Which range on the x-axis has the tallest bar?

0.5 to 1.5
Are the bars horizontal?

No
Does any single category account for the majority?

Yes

◇ ◇ ◇ ◇

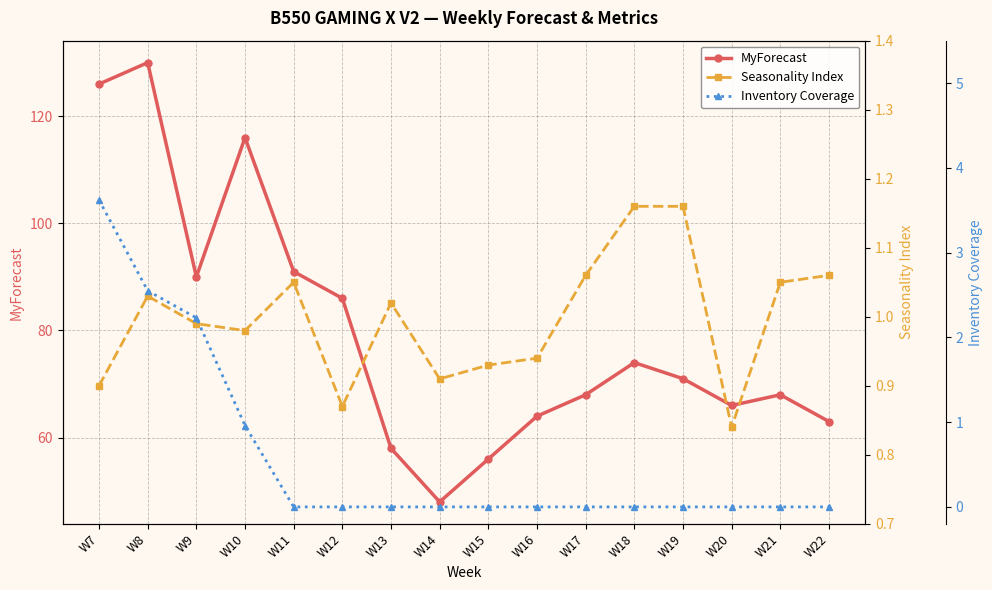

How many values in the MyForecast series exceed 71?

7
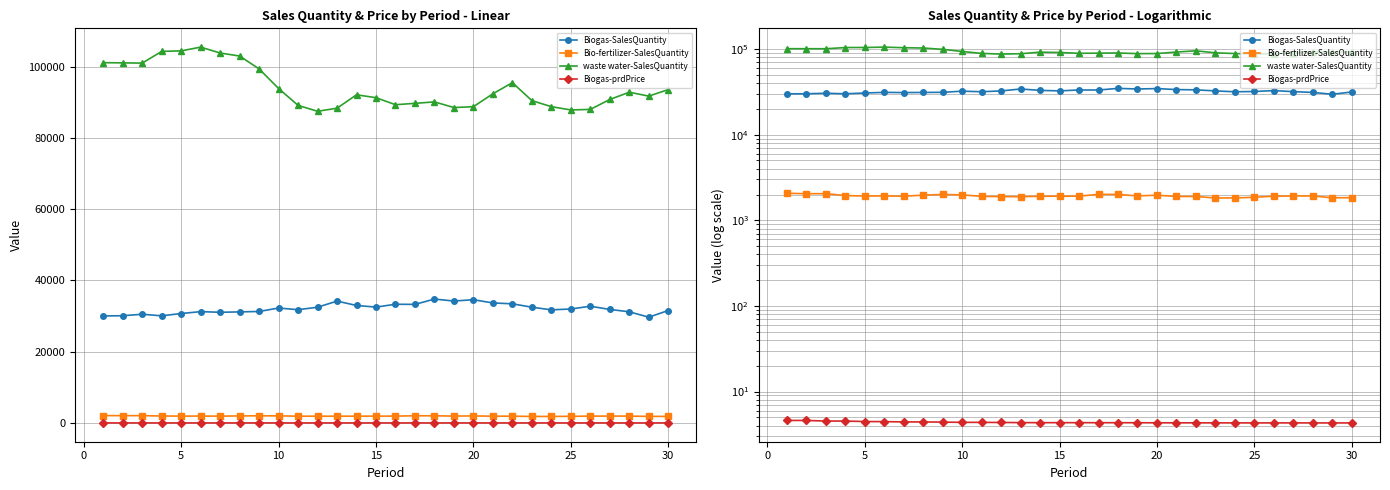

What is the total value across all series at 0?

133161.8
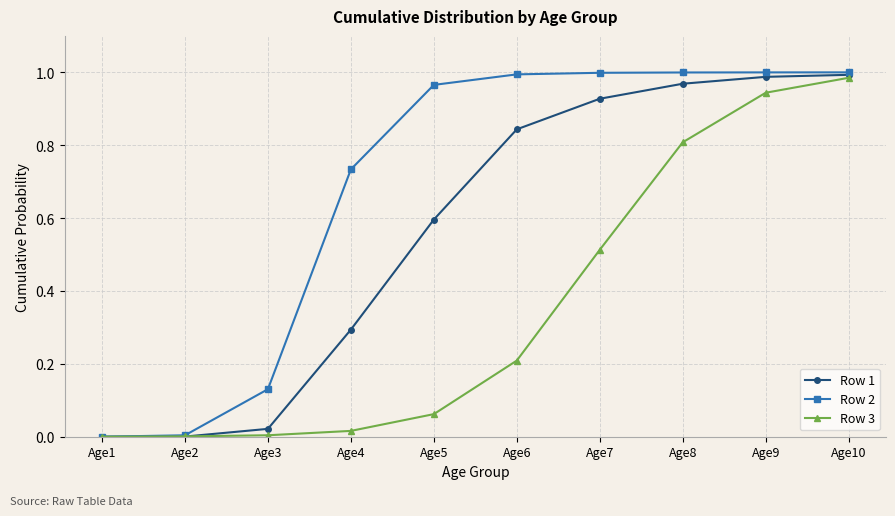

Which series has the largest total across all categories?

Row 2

◇ ◇ ◇ ◇

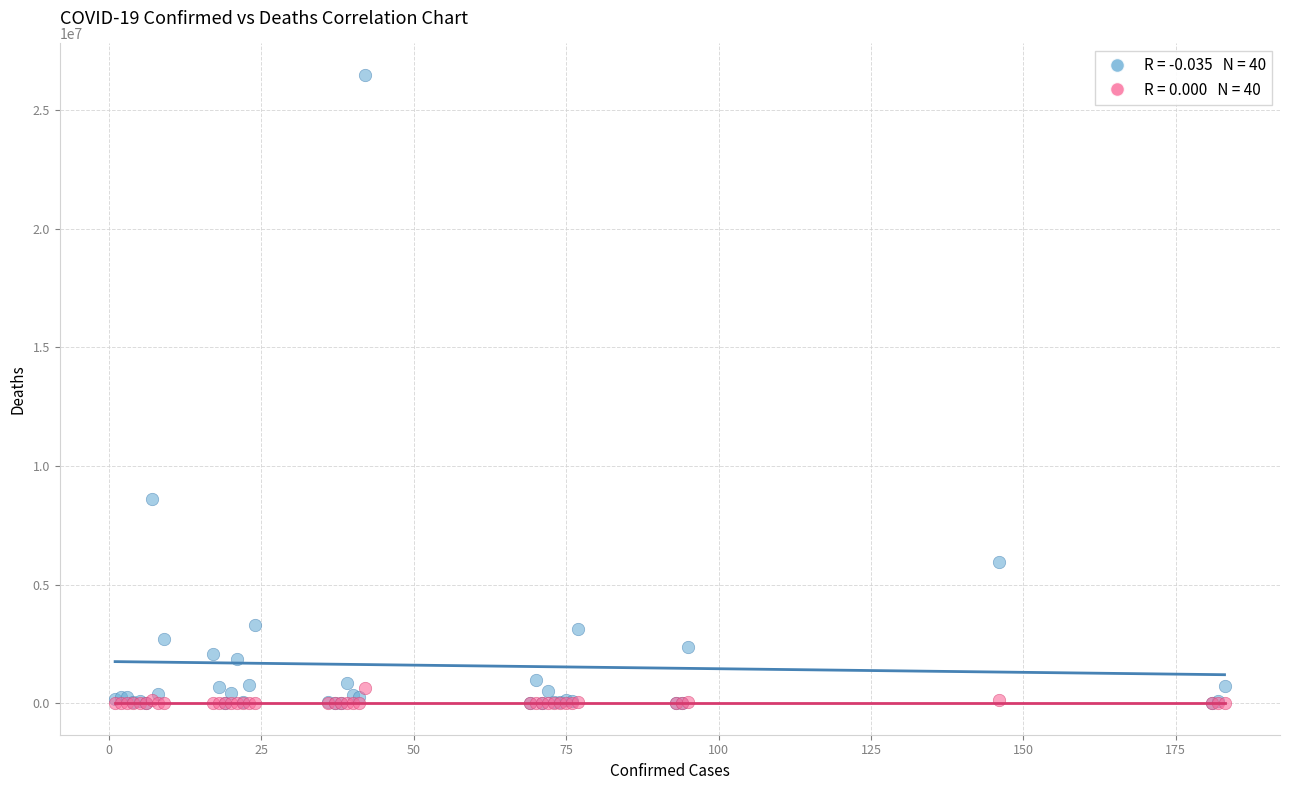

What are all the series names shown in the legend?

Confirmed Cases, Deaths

◇ ◇ ◇ ◇

▶ [Die Aufgabe]: Kannst du alles von der Zeile mit „How many values“ bis hinunter zur Zeile mit „Which series has“ wortgetreu wiederholen, beide Zeilen eingeschlossen, die Bilder aber weglassen?

▶ [Endgültige Antwort]:
How many values in the MyForecast series exceed 71?

7

What is the total value across all series at 0?

133161.8

Which series has the largest total across all categories?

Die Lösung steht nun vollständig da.